VACANCES… EXTRAS
JOURNAL D’UNE PETITE FILLE (TRÈS) AGÉE
C’est avec un frisson des plus ambigus que j’ai retrouvé les vibrations de
l’actualité médiatique.
Et ce réflexe attraction- répulsion qui nous gouverne avec délices,
convenons-en, m’a poussé à me reconnecter avec ce cher objet du désir.
Vous l’avez deviné, je veux dire la petite lucarne.
Là, j’eus LE choc de ma vie.
Médiatique j’entends.
Je précise. Car pour certains, la réalité médiatique et la réalité privée ne font
qu’UNE.
Grave, docteur ?
C’est vous qui voyez.
Enfin...Si vous ne voyez pas...Allez voir un ophtalmo.
Ou un psy.
C’est complémentaire.
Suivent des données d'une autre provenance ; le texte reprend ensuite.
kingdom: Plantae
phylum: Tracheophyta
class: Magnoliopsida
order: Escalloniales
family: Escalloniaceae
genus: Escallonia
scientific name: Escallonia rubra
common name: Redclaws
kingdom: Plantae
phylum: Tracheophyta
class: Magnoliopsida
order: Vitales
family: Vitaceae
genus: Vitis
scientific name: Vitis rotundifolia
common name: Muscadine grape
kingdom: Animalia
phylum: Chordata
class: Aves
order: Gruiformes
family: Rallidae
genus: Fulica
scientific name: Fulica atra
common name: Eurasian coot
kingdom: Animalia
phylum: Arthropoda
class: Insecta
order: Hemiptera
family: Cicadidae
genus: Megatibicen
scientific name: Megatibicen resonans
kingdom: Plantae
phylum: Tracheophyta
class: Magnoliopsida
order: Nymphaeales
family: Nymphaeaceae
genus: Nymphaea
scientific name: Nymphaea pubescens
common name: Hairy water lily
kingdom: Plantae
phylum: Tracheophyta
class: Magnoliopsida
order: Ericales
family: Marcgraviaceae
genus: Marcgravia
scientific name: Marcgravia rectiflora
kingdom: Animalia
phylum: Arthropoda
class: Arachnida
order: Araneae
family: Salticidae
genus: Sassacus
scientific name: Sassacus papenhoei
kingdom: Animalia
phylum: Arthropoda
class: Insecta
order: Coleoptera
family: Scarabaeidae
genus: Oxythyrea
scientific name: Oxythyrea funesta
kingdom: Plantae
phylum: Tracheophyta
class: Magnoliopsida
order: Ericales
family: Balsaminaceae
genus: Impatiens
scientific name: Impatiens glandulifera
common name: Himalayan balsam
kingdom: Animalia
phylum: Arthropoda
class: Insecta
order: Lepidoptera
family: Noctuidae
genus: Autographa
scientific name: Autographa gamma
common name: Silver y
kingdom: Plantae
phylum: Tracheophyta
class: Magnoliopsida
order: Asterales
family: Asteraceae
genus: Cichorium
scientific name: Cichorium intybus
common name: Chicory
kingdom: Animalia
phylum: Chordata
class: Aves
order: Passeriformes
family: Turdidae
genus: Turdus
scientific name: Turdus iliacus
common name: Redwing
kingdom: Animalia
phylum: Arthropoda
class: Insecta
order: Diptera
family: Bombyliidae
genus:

Ne riez pas.
Oui. « L’influence du physique sur les désordres des facultés
intellectuelles » d’un certain aliéniste du nom de Moreau, fit l’objet, en son
temps, d’une thèse très appréciée.
Et ce temps n’est pas si loin.
Bon. Ne nous égarons pas.
Donc, disais-je, voyons... Où en étais-je ?
Ah ! J’y suis ! Vous avez eu peur, hein ?
Rassurez-vous. Je tiens la corde.
Façon de parler car c’est plutôt Marianne qui devrait la tenir.
Le Président,donc, que j’avais laissé en proie à ses démons, ce volcan, cette
boule de feu, tel un avatar de ces spermatozoïdes fous qui affolèrent les
chercheurs, donnait à voir un autre versant de sa personne.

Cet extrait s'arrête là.